The WA government last year hired its first-ever whole-of-government chief information officer, Giles Nunis, who has been tasked with ensuring the state’s $1 billion annual IT budget is spent well.

Nunis and team are expected to release WA's first whole-of-government IT strategy - which is likely to focus on cost savings and efficiencies - in the coming weeks.

The state released its first tender in the as-a-service overhaul late last year, detailing a five-year head agreement across the whole-of-government that will cover compute, storage, and unified communications network-as-a-service.

It's this head agreement Schuman says WA Police hopes to take advantage of.

"We have seen a tectonic shift in strategic direction over the last 18 months across WA state government ICT and I am very excited about the future," he said.

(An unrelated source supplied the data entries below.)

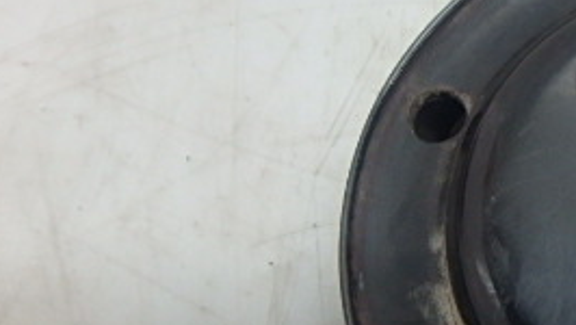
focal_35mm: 55
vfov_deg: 21.8
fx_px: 841
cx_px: 680
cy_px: 199
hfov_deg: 31.9
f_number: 3.5
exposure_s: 1/30
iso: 320
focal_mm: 3.7
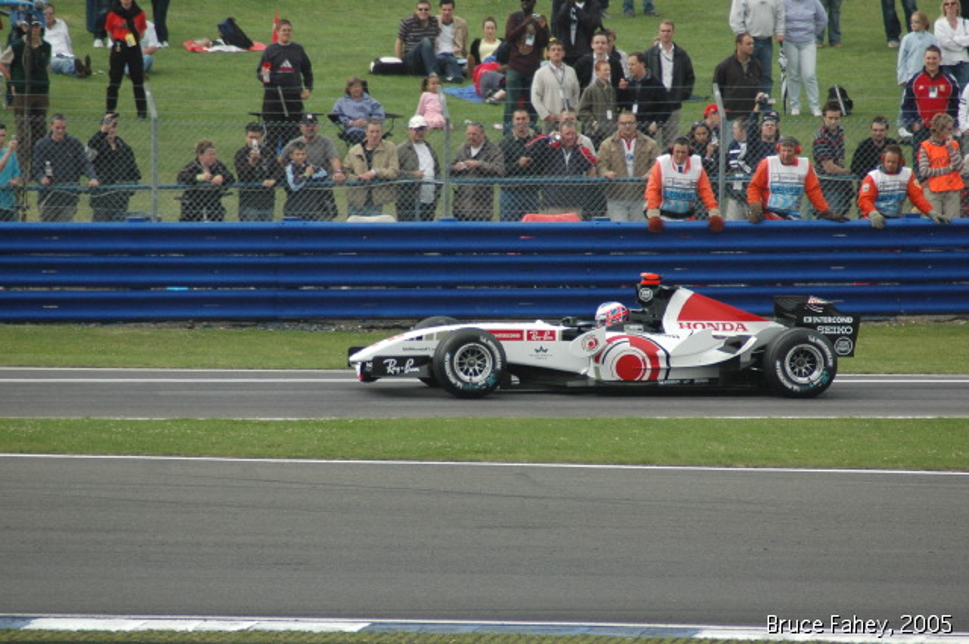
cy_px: 322
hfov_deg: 4.6
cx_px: 484
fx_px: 12097
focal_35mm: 450
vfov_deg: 3.0
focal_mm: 300
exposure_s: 1/2000
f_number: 5.6
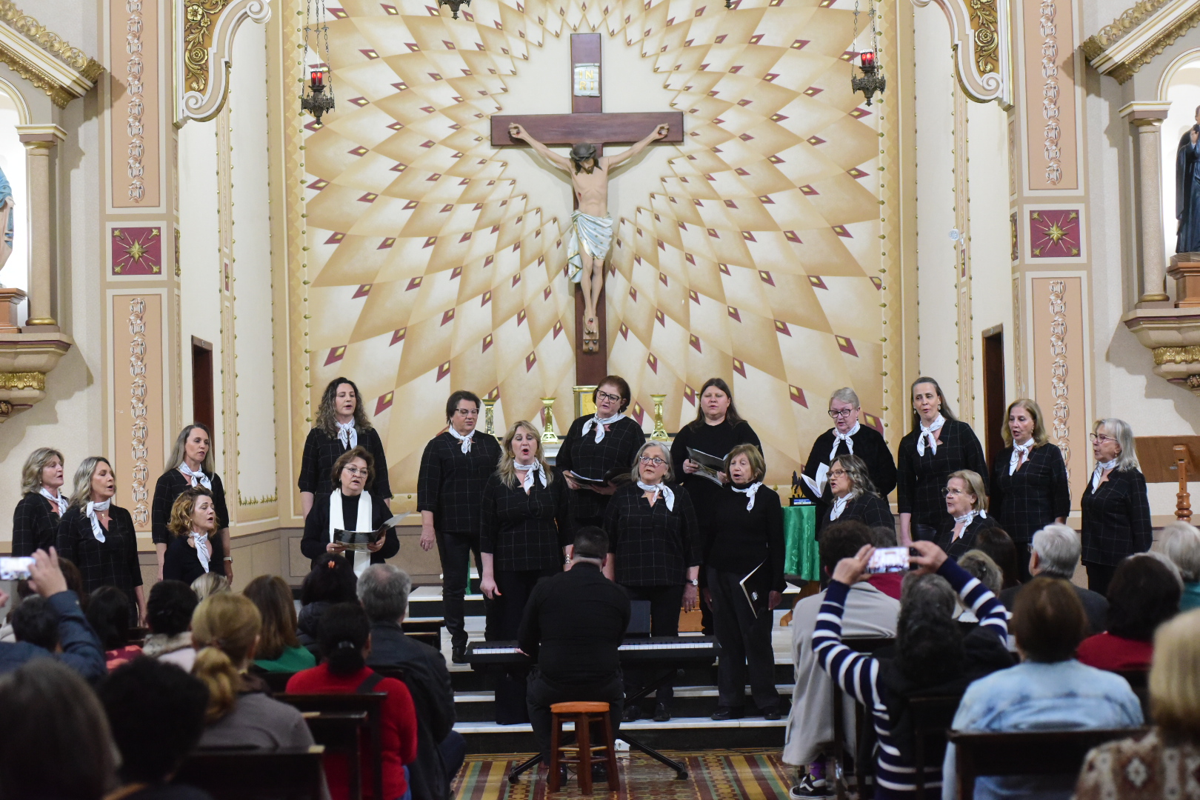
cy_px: 400
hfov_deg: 25.4
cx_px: 600
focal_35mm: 80
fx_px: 2666
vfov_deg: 17.1
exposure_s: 1/250
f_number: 4
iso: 8000
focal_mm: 80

"[WA Police's] stated strategic intent is to own nothing (as much as possible) and clear out the commodity infrastructure. This will then allow us to focus on the things that really matter, those systems and technologies that differentiate us as an agency."

WA Police deputy CIO and sworn officer Stuart Bartles will take over following Schuman's departure.

Schuman said the force had firmly committed to the strategic direction laid out by his team and understood what it would take to get there.

"I have loved my time with the agency and will chalk it up as the most personally satisfying period of my career to date," Schuman said.

"My deputy has said to me on many occasions that the unit he walked into 18 months ago bears no resemblance to the one we lead today. That comment always makes me smile."